** Exercise passage **
# Warcraft - official movie trailer released



## Amadren (Nov 6, 2015)

Oh... My... Fucking... God... I just can't wait


----------



## linkinworm (Nov 6, 2015)

Acting is bad, CGI looks crap, story is cliche, will be a terrible game based movie as always


----------



## Veho (Nov 6, 2015)

Orcs are orky, but the humans aren't humany enough. NEEDS MOAR PAULDRONS 

Anywhoo, this looks like a 100-minute game cutscene... AND THAT IS FUCKING AWESOME. I love Blizzard's cutscenes.


----------



## Pedeadstrian (Nov 6, 2015)

linkinworm said:


> Acting is bad, CGI looks crap, story is cliche, will be a terrible game based movie as always


You don't sound biased at all.



Veho said:


> Orcs are orky, but the humans aren't humany enough. NEEDS MOAR PAULDRONS
> 
> Anywhoo, this looks like a 100-minute game cutscene... AND THAT IS FUCKING AWESOME. I love Blizzard's cutscenes.


But their cutscenes are mostly lore, and rarely do they involve combat, especially warfare combat. I just hope they put more time into the actual story and that the movie does (and is received) well. I'd love to see more Blizzard movies. Maybe a Diablo one? That'd be neat.


----------



## Subtle Demise (Nov 7, 2015)

I saw this on my xbox and the first thing that popped into my head was "why!?"


----------



## KingBlank (Nov 7, 2015)

Subtle Demise said:


> I saw this on my xbox and the first thing that popped into my head was "why!?"


Blizzard has money to burn...


----------



## Pedeadstrian (Nov 7, 2015)

KingBlank said:


> Blizzard has money to burn...


Oh yeah, advertising something video game-related on a video game console sure is a waste of money. For Pete's sake, the way Subtle Demise reacted, you would have thought they played a tampon commercial that used real blood instead of blue liquid.


----------



## T-hug (Nov 7, 2015)

Has the CG been improved since the teaser? I think this looks awesome but read lots of complaints about the CG from the initial reveal. I can't see how it could be much better than this.
I've never played Warcraft but am looking forward to this movie just from this trailer.


----------



## Subtle Demise (Nov 7, 2015)

Pedeadstrian said:


> Oh yeah, advertising something video game-related on a video game console sure is a waste of money. For Pete's sake, the way Subtle Demise reacted, you would have thought they played a tampon commercial that used real blood instead of blue liquid.


I just never thought warcraft lore would make a good movie, but I prefer science fiction over medieval fantasy, so maybe I'm in the minority here.
 I wasn't surprised about it being advertised on xbox. These kinds of things never work out, but being animated and not live action gives it some hope.


----------



## SmellyPirateMonkey (Nov 7, 2015)

Personally I'm stoked for this movie. But the trailer was a little meh for me. The trailer for Legion was more epic than the one for the movie


----------



## Subtle Demise (Nov 7, 2015)

Pedeadstrian said:


> Oh yeah, advertising something video game-related on a video game console sure is a waste of money. For Pete's sake, the way Subtle Demise reacted, you would have thought they played a tampon commercial that used real blood instead of blue liquid.

** Actions to take **
[1] Copy from the Warcraft trailer thread the passage that starts with "I wasn't surprised" and ends with "SmellyPirateMonkey (Nov 7, 2015)".
[2] Carry on the Warcraft trailer thread from the point where it stops.
The records aren't needed for this work.

** Supplied data **
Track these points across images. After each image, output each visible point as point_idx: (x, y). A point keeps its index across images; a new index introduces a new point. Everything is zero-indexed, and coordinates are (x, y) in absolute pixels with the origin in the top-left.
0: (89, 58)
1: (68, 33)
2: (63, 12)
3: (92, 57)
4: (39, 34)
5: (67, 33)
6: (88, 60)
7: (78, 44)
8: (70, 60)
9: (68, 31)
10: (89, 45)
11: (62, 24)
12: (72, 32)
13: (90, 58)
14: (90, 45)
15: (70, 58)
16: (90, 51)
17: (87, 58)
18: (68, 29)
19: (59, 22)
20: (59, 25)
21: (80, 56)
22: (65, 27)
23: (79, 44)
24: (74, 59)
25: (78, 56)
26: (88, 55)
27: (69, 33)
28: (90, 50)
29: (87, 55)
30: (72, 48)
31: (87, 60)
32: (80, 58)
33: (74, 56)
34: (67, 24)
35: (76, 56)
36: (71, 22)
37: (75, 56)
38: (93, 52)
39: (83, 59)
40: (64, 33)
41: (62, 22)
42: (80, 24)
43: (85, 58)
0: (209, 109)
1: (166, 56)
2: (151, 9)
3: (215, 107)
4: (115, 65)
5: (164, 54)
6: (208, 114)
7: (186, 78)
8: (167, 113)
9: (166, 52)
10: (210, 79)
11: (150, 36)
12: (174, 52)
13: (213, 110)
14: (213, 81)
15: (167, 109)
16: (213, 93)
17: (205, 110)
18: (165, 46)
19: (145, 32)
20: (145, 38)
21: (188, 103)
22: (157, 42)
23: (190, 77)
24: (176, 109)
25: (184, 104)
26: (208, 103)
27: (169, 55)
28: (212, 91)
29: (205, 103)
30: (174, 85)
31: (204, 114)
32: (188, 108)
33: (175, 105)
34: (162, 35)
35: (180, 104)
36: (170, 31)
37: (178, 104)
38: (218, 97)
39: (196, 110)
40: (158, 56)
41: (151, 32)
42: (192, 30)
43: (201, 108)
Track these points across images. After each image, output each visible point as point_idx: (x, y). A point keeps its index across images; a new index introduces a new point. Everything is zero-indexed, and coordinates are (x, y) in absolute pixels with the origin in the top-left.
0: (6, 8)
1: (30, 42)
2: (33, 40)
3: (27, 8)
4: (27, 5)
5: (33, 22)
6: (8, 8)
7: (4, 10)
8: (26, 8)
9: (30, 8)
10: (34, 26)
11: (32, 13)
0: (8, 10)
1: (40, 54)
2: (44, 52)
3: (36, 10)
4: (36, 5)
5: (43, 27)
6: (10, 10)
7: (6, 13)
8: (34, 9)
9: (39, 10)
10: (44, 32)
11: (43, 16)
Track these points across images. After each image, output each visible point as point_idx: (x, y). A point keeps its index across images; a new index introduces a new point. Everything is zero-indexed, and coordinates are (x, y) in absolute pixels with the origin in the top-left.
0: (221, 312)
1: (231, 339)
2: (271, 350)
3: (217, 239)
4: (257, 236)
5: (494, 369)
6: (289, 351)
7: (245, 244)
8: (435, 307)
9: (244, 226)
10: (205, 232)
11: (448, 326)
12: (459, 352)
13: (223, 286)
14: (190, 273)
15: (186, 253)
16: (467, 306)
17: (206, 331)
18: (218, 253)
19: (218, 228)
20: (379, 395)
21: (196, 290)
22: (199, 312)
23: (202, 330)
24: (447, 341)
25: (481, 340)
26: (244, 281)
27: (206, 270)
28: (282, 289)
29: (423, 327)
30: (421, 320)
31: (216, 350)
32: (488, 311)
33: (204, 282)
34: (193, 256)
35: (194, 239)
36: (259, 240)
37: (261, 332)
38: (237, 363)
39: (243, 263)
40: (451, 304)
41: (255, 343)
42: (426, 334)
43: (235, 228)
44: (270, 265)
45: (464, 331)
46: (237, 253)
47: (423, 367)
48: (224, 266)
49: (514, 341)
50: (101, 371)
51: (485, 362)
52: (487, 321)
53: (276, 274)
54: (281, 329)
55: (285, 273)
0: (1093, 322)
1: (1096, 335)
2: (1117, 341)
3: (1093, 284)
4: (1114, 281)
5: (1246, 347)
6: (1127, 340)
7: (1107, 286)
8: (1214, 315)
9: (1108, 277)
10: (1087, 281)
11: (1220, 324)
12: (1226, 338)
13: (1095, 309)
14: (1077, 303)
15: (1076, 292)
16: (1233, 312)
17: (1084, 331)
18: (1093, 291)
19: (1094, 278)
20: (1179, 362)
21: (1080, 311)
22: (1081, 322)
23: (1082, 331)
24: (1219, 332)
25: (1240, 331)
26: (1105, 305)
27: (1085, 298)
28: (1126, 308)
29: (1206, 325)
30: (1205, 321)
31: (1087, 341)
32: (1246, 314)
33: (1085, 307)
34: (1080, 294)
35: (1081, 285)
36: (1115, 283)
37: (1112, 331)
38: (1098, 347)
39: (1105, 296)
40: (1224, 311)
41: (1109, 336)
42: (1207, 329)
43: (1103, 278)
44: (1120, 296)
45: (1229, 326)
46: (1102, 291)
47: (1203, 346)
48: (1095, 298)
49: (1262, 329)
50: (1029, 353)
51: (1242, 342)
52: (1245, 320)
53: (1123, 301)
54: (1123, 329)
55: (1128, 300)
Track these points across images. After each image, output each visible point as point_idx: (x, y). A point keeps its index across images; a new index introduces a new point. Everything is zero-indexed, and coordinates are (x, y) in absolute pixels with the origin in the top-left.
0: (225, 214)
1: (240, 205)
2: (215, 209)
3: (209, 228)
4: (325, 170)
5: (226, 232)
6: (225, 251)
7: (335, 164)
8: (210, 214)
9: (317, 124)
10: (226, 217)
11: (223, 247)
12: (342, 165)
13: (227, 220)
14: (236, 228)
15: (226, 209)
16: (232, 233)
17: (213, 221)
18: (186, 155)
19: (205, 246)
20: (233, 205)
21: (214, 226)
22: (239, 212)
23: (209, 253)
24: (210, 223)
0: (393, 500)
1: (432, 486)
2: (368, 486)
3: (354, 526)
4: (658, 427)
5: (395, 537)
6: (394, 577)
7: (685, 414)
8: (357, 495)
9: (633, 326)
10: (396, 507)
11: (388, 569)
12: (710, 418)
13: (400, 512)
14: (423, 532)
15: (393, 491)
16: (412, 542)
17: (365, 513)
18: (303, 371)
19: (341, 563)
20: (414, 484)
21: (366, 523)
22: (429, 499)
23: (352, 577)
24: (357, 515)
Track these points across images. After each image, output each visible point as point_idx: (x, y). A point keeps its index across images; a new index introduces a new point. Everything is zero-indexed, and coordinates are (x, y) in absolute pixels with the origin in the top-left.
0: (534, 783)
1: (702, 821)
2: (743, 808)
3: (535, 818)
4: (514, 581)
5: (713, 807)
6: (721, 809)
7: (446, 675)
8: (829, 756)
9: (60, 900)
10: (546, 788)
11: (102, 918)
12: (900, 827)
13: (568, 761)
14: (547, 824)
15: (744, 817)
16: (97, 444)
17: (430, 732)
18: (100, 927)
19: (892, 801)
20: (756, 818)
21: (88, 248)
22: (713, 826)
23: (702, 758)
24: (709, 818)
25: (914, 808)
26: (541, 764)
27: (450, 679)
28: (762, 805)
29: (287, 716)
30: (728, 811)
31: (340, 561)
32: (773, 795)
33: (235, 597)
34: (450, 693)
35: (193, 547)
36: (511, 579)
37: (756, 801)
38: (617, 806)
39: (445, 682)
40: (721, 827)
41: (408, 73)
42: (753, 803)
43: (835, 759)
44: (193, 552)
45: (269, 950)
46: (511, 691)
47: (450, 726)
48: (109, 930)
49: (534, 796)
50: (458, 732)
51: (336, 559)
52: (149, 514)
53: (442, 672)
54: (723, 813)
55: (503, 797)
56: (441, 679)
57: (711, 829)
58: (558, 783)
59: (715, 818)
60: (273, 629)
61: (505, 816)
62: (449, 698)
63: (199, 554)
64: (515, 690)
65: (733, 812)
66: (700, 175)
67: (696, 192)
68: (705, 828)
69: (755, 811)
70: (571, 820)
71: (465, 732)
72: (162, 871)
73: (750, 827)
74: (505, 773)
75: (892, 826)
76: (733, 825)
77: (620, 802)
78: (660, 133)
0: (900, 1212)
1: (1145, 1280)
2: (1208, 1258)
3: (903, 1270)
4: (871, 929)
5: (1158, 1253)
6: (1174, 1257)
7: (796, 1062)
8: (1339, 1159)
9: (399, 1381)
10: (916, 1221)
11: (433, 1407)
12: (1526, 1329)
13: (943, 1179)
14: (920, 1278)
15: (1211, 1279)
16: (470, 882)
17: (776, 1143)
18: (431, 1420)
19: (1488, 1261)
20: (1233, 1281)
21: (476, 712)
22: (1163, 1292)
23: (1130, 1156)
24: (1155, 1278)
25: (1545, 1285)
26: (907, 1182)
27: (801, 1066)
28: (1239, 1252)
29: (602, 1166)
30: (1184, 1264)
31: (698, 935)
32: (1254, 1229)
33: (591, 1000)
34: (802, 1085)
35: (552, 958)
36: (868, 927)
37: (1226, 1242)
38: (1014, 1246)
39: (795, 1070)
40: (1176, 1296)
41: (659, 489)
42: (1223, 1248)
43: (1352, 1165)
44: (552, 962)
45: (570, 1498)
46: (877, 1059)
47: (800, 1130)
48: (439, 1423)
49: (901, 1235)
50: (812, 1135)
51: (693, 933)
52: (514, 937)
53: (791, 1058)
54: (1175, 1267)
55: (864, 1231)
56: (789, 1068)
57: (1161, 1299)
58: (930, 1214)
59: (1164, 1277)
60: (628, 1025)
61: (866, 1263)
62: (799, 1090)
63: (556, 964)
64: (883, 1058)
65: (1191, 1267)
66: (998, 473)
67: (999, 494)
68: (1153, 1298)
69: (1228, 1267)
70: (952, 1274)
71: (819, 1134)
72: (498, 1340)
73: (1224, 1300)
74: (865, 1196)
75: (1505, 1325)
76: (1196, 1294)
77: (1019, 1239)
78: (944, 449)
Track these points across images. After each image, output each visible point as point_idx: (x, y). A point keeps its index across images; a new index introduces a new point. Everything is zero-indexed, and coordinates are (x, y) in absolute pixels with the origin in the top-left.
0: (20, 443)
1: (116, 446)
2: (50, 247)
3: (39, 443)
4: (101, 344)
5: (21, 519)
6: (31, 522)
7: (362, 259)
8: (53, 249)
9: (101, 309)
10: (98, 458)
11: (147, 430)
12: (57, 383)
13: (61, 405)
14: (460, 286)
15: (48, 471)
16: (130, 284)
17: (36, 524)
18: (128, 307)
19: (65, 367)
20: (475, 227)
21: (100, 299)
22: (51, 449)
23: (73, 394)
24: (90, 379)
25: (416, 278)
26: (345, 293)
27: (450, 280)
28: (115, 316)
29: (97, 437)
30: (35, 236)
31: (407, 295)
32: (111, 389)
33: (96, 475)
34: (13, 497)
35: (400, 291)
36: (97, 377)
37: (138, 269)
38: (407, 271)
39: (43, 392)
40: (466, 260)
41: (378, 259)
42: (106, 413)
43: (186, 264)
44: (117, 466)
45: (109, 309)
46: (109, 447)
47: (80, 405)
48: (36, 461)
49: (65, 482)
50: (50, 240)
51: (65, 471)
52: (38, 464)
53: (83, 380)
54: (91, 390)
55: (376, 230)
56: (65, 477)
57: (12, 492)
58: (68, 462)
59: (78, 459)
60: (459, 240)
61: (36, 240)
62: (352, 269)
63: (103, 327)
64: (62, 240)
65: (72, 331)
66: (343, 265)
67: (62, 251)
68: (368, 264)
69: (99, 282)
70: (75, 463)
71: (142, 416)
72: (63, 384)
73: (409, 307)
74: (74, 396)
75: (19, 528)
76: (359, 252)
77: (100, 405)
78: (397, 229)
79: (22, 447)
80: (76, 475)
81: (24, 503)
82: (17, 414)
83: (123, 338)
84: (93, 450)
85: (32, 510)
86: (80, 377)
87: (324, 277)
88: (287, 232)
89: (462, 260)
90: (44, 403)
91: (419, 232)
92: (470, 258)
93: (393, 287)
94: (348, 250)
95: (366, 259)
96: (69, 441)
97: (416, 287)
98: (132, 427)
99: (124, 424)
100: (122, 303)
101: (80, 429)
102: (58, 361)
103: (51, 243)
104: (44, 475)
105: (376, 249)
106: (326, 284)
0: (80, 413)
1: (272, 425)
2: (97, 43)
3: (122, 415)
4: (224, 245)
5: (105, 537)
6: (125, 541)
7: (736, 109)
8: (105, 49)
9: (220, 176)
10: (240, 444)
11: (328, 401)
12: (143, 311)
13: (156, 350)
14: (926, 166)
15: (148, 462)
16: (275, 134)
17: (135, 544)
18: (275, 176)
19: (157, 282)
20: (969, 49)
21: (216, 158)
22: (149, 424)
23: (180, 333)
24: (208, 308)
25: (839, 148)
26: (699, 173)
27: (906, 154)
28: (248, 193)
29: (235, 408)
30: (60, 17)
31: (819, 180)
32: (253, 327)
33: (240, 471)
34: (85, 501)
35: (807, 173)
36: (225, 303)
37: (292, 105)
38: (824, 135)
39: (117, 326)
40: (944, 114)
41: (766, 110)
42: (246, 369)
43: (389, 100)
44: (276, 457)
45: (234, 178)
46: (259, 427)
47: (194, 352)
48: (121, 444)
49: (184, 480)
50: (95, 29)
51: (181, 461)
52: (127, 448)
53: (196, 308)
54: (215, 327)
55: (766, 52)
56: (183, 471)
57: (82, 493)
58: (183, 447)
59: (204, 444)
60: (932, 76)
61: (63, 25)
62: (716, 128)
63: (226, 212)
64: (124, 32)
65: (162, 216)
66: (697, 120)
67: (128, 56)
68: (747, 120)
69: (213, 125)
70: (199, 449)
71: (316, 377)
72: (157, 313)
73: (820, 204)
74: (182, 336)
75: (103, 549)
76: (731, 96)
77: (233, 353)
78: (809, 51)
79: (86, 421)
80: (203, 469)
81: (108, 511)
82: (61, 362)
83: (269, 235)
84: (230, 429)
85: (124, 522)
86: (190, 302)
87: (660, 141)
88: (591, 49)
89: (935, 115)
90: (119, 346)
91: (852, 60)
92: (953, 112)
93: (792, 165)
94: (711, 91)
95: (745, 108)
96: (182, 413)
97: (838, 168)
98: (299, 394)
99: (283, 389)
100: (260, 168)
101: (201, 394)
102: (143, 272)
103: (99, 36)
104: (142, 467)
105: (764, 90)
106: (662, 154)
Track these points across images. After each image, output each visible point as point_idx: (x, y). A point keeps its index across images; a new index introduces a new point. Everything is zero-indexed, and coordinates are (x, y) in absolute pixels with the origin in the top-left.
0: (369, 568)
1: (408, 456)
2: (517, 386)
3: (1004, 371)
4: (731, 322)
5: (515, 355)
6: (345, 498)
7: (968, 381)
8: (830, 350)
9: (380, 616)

** List of answers **
[1]
I wasn't surprised about it being advertised on xbox. These kinds of things never work out, but being animated and not live action gives it some hope.


----------



## SmellyPirateMonkey (Nov 7, 2015)

[2]
I just never thought warcraft lore would make a good movie, but I prefer science fiction over medieval fantasy, so maybe I'm in the minority here.
 I wasn't surprised about it being advertised on xbox.


----------



## funnystory (Nov 7, 2015)

linkinworm said:


> Acting is bad, CGI looks crap, story is cliche, will be a terrible game based movie as always



I agree I cant see this movie succeeding. It looks cheezy compared to shall I say Lord of the Rings.


----------



## Pedeadstrian (Nov 7, 2015)

SmellyPirateMonkey said:


> Personally I'm stoked for this movie. But the trailer was a little meh for me. The trailer for Legion was more epic than the one for the movie


Well, I can think of at least a couple of reasons for that. One, you saw actual combat (with magic in it) and two, we saw characters we actually care about.


----------



## Foxi4 (Nov 7, 2015)

...can we have a Starcraft movie instead? The universe is about ten billion times more interesting.


----------



## Pedeadstrian (Nov 7, 2015)

Foxi4 said:


> ...can we have a Starcraft movie instead? The universe is about ten billion times more interesting.


If this movie does well, sure. If it tanks, don't count on it.


----------



## AsPika2219 (Nov 8, 2015)

Wow! From PC version into MOVIE version! Nice epic battles! 
I hope will better likes Lord of the Ring or other movie!
Until then, how about WARLORD BATTLECRY movie? Think about it...


----------



## The Catboy (Nov 8, 2015)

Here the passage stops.